SOFIA (Reuters) - Bulgaria coach Luboslav Penev has defended the display of pyrotechnics by fans during the Euro 2016 qualifier against Croatia on Friday that could trigger another punishment for the country’s football authorities.
The match at the Vasil Levski national stadium was interrupted for a few minutes midway through the first half after rival supporters threw fireworks at each other and a number of flares were hurled from the stands.
“I like such crowd that supports passionately and with heart, we’re not in a library,” Penev told reporters after Croatia’s 1-0 win in the qualifying Group H match.
“There should be no punishment, we’ve had enough of these bans.”
In March 2013, Bulgaria beat Malta 6-0 in a world qualifier played behind closed doors after their fans had been found guilty by FIFA of racist behaviour in a game against Denmark in October 2012.
The Bulgarian Football Union (BFU) were also fined 40,000 euros (31,410 pounds) by European football’s governing body UEFA for racist abuse by fans in their Euro 2012 qualifier against England in September, 2011.

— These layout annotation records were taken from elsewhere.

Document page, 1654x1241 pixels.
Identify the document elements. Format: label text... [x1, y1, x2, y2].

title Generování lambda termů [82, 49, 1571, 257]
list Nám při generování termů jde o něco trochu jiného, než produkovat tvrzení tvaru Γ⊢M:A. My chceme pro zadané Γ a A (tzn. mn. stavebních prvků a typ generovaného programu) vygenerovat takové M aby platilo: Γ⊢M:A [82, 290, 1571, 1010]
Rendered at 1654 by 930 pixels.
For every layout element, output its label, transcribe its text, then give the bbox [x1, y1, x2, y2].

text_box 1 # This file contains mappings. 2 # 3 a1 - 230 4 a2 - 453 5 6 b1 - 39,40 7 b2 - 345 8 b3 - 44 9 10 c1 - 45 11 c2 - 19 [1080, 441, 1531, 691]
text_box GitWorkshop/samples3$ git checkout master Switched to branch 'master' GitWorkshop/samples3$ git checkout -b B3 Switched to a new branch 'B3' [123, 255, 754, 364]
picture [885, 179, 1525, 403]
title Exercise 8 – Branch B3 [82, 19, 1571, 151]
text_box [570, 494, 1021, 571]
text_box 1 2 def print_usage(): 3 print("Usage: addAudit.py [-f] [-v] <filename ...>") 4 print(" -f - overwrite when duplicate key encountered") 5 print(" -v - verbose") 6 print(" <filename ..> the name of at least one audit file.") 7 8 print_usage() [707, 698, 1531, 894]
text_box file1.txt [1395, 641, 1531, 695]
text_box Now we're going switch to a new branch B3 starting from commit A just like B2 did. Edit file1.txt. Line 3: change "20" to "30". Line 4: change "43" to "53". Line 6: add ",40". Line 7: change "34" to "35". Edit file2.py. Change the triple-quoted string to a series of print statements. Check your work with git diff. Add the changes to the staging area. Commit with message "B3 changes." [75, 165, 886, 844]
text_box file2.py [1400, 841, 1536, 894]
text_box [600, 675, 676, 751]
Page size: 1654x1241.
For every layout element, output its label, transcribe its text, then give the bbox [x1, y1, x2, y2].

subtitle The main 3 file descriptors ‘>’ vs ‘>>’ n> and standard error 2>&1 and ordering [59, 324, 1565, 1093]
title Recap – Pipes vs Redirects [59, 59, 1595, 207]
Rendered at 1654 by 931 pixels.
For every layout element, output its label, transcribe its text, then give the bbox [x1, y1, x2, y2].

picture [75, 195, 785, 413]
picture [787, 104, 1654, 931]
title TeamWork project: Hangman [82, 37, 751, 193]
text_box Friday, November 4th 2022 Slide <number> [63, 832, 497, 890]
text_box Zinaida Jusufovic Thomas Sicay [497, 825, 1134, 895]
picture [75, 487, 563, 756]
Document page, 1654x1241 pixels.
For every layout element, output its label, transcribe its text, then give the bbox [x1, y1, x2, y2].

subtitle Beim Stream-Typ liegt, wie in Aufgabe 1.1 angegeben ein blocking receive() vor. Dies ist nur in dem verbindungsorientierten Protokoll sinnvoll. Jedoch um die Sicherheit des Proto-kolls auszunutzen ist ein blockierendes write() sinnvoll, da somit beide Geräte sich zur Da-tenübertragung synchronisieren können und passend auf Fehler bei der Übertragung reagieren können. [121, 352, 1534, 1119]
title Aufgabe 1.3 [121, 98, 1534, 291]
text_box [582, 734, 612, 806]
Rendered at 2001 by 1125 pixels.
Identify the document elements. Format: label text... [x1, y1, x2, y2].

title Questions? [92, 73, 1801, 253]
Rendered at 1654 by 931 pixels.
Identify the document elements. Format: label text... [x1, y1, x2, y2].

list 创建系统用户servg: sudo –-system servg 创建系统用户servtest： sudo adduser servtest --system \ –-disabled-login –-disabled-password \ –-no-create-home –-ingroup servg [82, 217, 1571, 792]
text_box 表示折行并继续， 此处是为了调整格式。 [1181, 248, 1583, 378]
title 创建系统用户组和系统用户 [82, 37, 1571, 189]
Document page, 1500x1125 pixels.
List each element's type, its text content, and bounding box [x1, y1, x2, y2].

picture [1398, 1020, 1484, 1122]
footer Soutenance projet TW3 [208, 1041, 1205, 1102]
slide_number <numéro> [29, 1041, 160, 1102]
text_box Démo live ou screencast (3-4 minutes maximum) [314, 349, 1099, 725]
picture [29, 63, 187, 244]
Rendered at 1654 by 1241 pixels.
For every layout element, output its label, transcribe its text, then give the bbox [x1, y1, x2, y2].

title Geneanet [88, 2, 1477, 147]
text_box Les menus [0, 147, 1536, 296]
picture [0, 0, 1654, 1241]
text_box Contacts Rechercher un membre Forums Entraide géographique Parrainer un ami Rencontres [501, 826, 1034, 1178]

BFU president Borislav Mihaylov, who is also a UEFA executive committee member, said he would not be surprised if the governing body punished his team for the crowd disorder in the Croatia clash.
“Probably, we’ll be punished,” Mihaylov said after the match. “I do not know what will be our punishment.”
Flares and fireworks are regularly seen at Bulgarian grounds and some supporters’ groups want them to be allowed to use pyrotechnics in controlled conditions to enhance the atmosphere and fan choreography.
“These are our fans and I would like to thank them for their support,” added Penev, a former Valencia, Atletico Madrid, Compostela and Celta Vigo striker.
“These are things that happen in the world. Smoke bombs, flares, the game was interrupted for five minutes and then we continue to play. Everything is okay.”